> As soon as the change propagated to our network, code execution in our FL1 proxy reached a bug in our rules module which led to the following LUA exception:
They really need to figure out a way to correlate global configuration changes to the errors they trigger as fast as possible.
> as part of this rollout, we identified an increase in errors in one of our internal tools which we use to test and improve new WAF rules
Warning signs like this are how you know that something might be wrong!
This is what jumped out at me as the biggest problem. A wild west deployment process is a valid (but questionable) business decision, but if you do that then you need smart people in place to troubleshoot and make quick rollback decisions.
Their timeline:
> 08:47: Configuration change deployed and propagated to the network
> 08:48: Change fully propagated
> 08:50: Automated alerts
> 09:11: Configuration change reverted and propagation start
> 09:12: Revert fully propagated, all traffic restored
2 minutes for their automated alerts to fire is terrible. For a system that is expected to have no downtime, they should have been alerted to the spike in 500 errors within seconds before the changes even fully propagated. Ideally the rollback would have been automated, but even if it is manual, the dude pressing the deploy button should have had realtime metrics on a second display with his finger hovering over the rollback button.
Ok, so they want to take the approach of roll forward instead of immediate rollback. Again, that's a valid approach, but you need to be prepared.
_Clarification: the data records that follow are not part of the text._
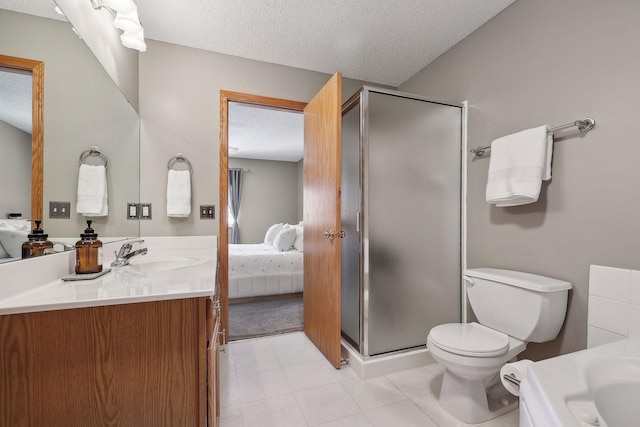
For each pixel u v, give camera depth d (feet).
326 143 6.64
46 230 3.59
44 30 3.54
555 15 5.05
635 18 4.06
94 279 3.77
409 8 5.92
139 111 6.80
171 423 3.10
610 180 4.30
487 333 5.03
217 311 4.92
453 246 6.98
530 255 5.45
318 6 5.83
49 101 3.66
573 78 4.78
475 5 5.85
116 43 5.57
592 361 3.08
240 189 20.97
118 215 5.68
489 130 6.31
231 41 6.98
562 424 2.12
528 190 4.93
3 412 2.68
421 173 6.71
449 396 4.93
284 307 10.73
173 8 5.83
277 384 5.74
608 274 4.24
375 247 6.32
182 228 7.12
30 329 2.73
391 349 6.42
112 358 2.94
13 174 3.00
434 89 7.89
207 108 7.32
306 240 8.07
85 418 2.87
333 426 4.58
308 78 8.34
At 08:48, they would have had tens of millions of "init.lua:314: attempt to index field 'execute'" messages being logged per second. Exact line of code. Not a complex issue. They should have had engineers reading that code and piecing this together by 08:49. The change you just deployed was to disable an "execute" rule. Put two and two together. Initiate rollback by 08:50.
How disconnected are the teams that do deployments vs the teams that understand the code? How many minutes were they scratching their butts wondering "what is init.lua"? Are they deploying while their best engineers are sleeping?
I take exception to that, to be honest. It's not desirable or ideal, but calling it "terrible" is a bit ... well, sorry to use the word ... entitled. For context, I have experience running a betting exchange. A system where it's common for a notable fraction of transactions in a medium-volume event to take place within a window of less than 30 seconds.
Vast majority of current monitoring systems are built on Prometheus. (Well okay, these days it's more likely something Prom-compatible but more reliable.) That implies collection via recurring scrapes. A supposedly "high" frequency online service monitoring system does a scrape every 30 seconds. Well known reliability engineering practices state that you need a minimum of two consecutive telemetry points to detect any given event - because we're talking about a distributed system and network is not a reliable transport. That in turn means that with near-perfect reliability the maximum time window before you can detect something failing is the time it takes to perform three scrapes: thing A might have failed a second after the last scrape, so two consecutive failures will show up only after a delay of just-a-hair-shy-of-three scraping cycle windows.
At Cloudflare's scale, I would not be surprised if they require three consecutive events to trigger an alert.
As for my history? The betting exchange monitoring was tuned to run scrapes at 10-second intervals. That still meant that the first an alert fired for something failing could have been effectively 30 seconds after the failures manifested.
Two minutes for something that does not run primarily financial transactions is a pretty decent alerting window.